Task item:
In the data that follows, find the line with "Copyright ©"; transcribe it, every later line up to the one with "de navigation.", and that line as well, exactly and with no others.

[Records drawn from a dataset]
==============================
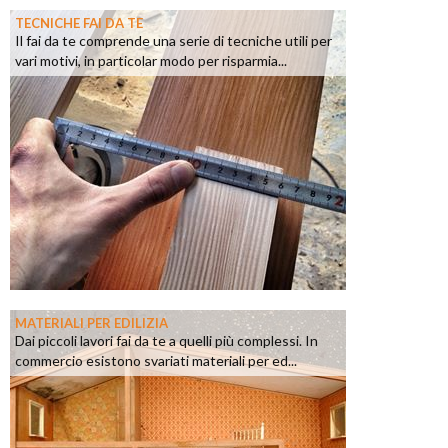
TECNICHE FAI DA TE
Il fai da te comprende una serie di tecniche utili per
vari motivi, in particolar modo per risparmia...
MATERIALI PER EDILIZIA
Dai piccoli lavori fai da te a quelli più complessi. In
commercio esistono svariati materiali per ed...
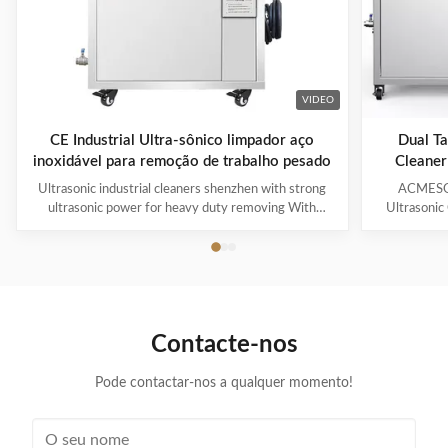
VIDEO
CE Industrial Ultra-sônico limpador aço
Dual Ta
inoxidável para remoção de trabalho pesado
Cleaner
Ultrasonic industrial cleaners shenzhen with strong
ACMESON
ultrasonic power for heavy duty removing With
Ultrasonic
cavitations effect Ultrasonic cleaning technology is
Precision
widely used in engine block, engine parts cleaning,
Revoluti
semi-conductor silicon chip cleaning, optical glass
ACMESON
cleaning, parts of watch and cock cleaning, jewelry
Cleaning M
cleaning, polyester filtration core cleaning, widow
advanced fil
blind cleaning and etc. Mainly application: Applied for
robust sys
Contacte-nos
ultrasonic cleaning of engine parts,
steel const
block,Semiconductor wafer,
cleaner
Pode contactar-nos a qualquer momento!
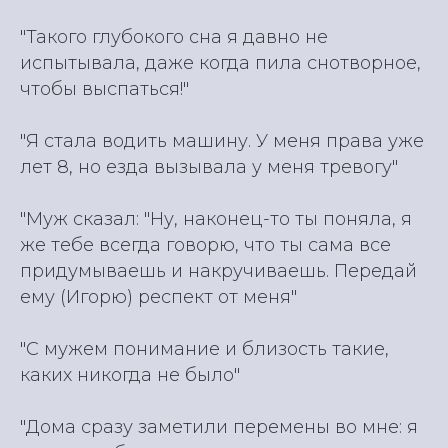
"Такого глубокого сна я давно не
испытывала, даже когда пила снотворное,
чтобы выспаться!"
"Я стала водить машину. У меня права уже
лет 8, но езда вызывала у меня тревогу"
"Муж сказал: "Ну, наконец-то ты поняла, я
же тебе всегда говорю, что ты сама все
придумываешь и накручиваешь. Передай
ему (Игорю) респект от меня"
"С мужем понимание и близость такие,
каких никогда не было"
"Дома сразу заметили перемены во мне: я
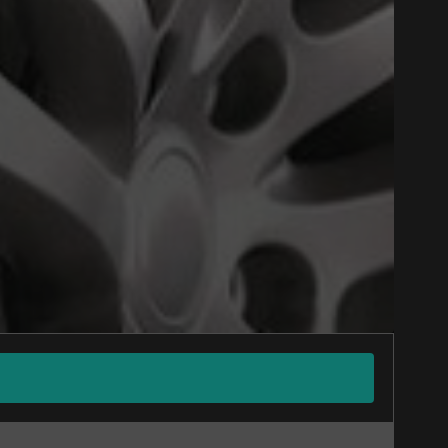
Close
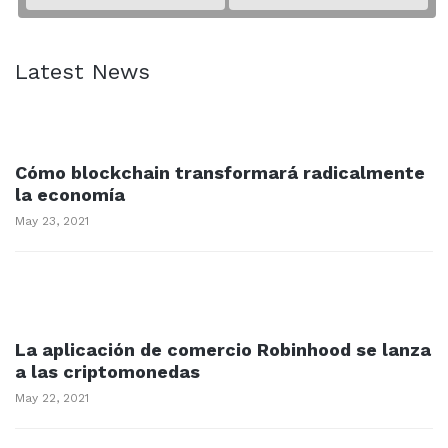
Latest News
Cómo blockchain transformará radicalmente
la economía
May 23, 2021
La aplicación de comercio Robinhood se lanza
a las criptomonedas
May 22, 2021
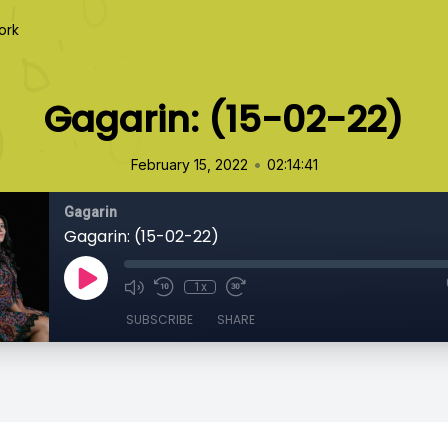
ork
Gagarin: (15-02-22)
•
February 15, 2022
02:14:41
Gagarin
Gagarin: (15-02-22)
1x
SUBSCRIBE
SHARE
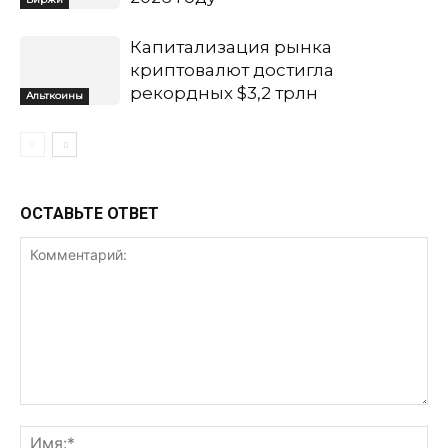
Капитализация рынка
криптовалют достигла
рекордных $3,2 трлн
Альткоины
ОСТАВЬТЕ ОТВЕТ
==============================
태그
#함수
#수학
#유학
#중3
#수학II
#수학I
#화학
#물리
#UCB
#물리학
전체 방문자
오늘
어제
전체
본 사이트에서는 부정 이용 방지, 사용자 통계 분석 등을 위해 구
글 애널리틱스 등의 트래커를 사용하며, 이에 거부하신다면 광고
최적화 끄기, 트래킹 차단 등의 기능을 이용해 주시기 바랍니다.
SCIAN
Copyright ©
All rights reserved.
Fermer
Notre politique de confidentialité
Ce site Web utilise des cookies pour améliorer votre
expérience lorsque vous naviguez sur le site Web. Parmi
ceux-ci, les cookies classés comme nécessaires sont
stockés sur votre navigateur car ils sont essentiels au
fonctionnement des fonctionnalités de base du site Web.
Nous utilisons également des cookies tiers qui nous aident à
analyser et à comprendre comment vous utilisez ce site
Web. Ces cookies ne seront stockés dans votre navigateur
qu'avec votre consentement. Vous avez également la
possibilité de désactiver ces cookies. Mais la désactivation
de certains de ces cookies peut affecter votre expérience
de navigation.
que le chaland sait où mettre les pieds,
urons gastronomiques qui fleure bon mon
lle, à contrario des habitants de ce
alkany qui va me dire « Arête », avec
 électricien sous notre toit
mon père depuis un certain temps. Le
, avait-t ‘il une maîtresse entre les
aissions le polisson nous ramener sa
==============================
Completed exercise:
Copyright ©
All rights reserved.
Fermer
Notre politique de confidentialité
Ce site Web utilise des cookies pour améliorer votre
expérience lorsque vous naviguez sur le site Web. Parmi
ceux-ci, les cookies classés comme nécessaires sont
stockés sur votre navigateur car ils sont essentiels au
fonctionnement des fonctionnalités de base du site Web.
Nous utilisons également des cookies tiers qui nous aident à
analyser et à comprendre comment vous utilisez ce site
Web. Ces cookies ne seront stockés dans votre navigateur
qu'avec votre consentement. Vous avez également la
possibilité de désactiver ces cookies. Mais la désactivation
de certains de ces cookies peut affecter votre expérience
de navigation.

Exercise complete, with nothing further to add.